**The problem:** Restate word for word the entries below, starting with the line with "[240,80,446,92] compactness for" and continuing through the line with "[354,131,405,140] base36/62 ->". Include both of those lines and no others.

----- Data shown -----

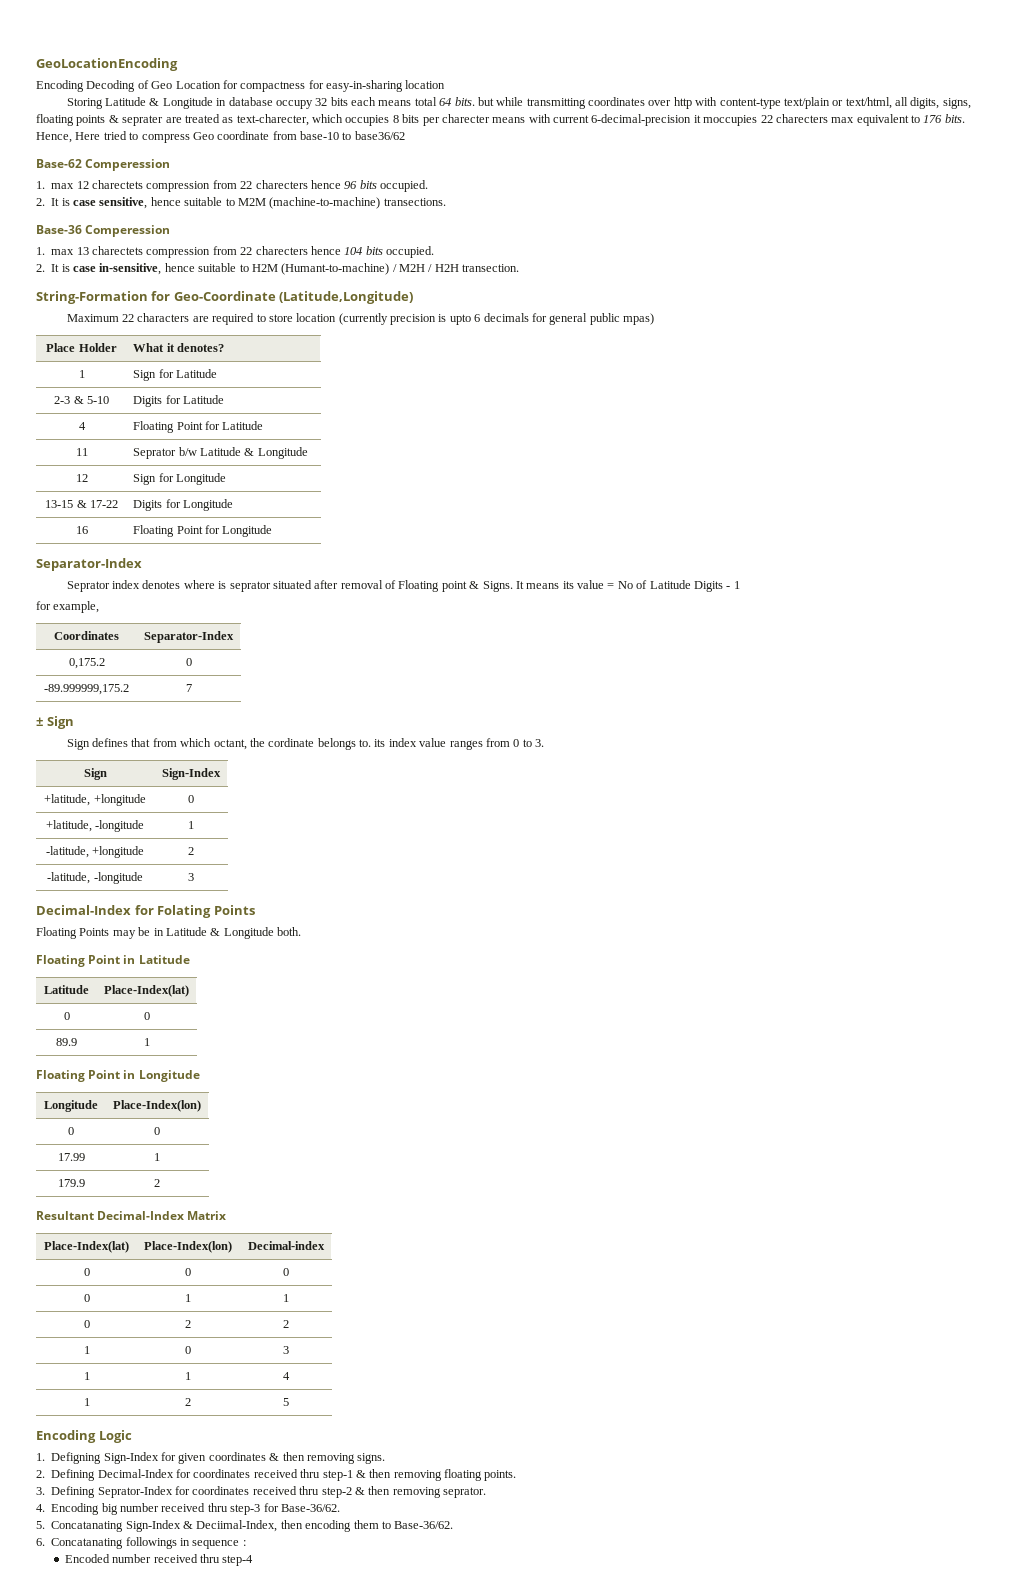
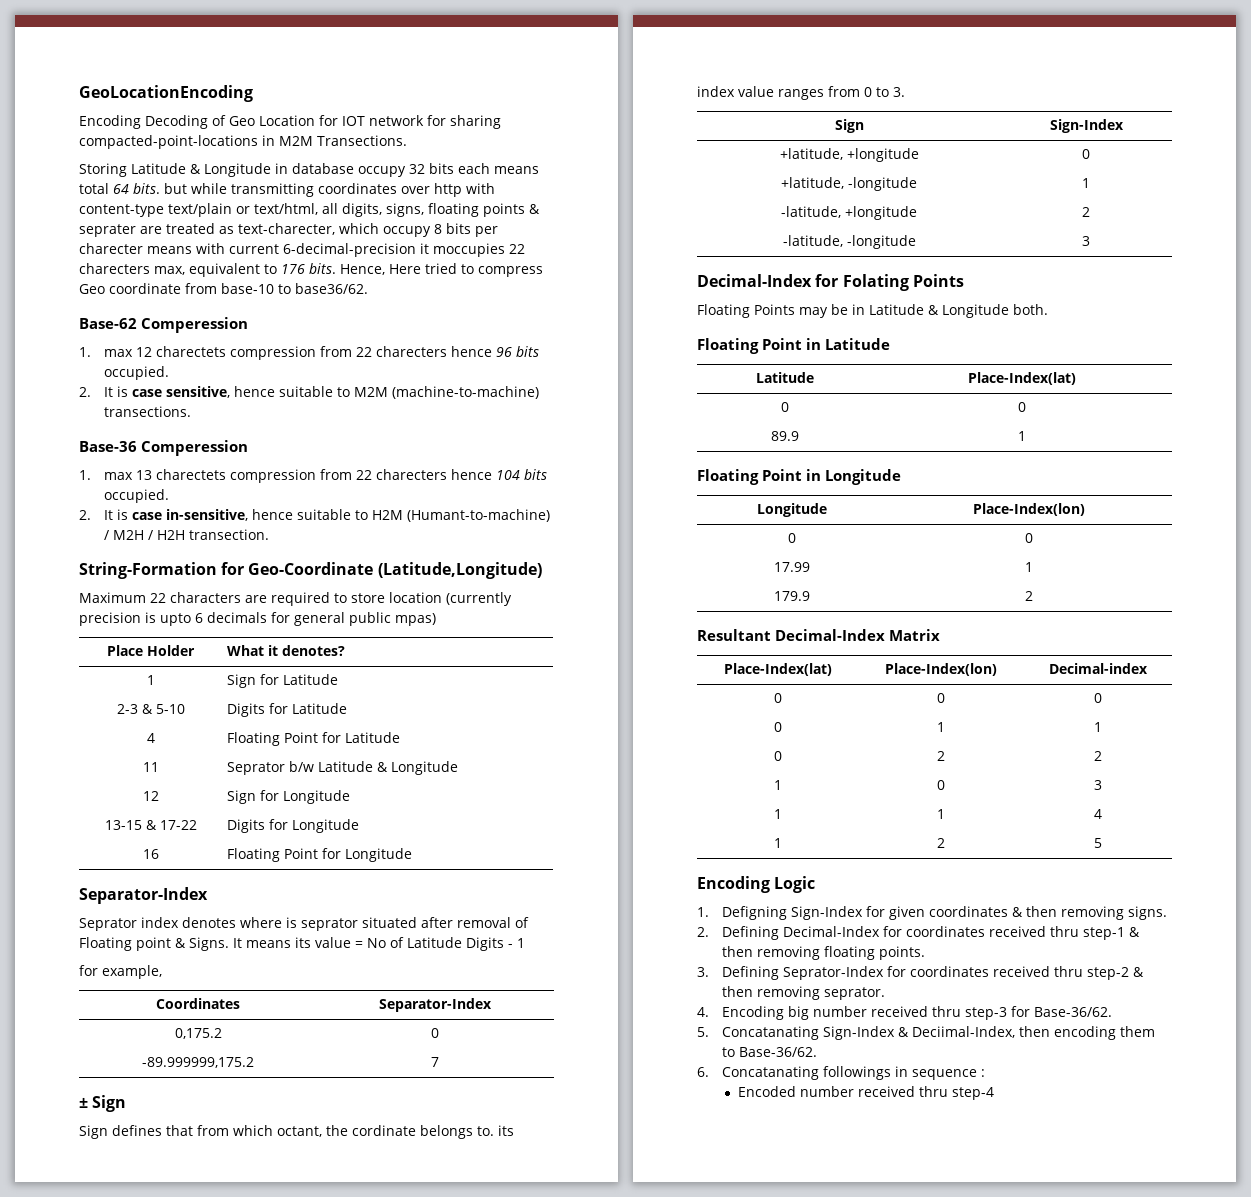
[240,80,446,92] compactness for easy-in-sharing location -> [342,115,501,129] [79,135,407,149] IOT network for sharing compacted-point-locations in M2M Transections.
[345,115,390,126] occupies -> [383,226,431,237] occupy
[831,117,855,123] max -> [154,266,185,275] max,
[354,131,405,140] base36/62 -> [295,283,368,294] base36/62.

-----
----- Data shown -----

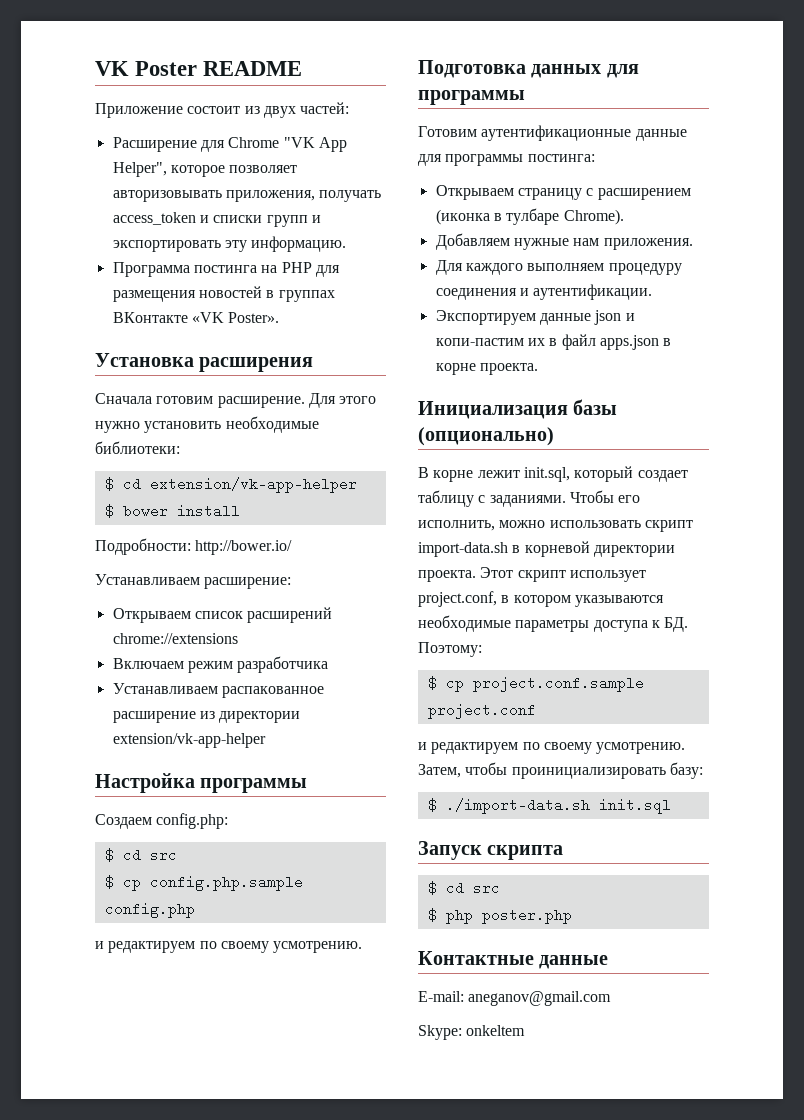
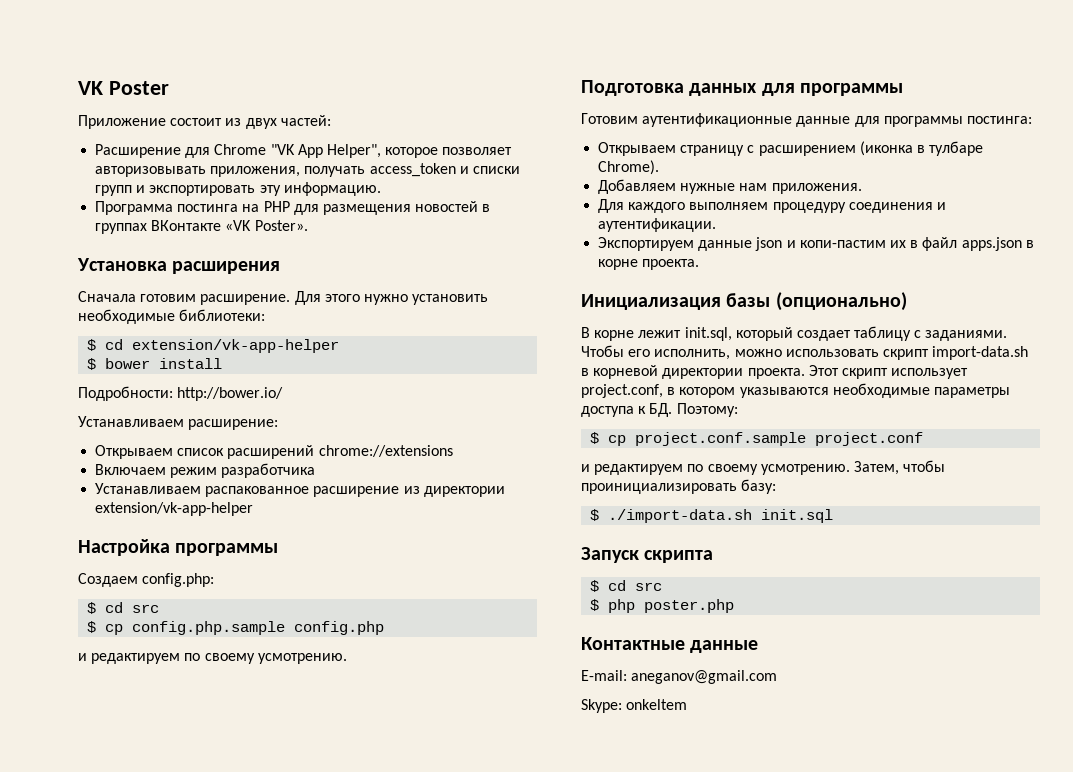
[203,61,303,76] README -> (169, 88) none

-----

**Completed task:**
[240,80,446,92] compactness for easy-in-sharing location -> [342,115,501,129] [79,135,407,149] IOT network for sharing compacted-point-locations in M2M Transections.
[345,115,390,126] occupies -> [383,226,431,237] occupy
[831,117,855,123] max -> [154,266,185,275] max,
[354,131,405,140] base36/62 -> [295,283,368,294] base36/62.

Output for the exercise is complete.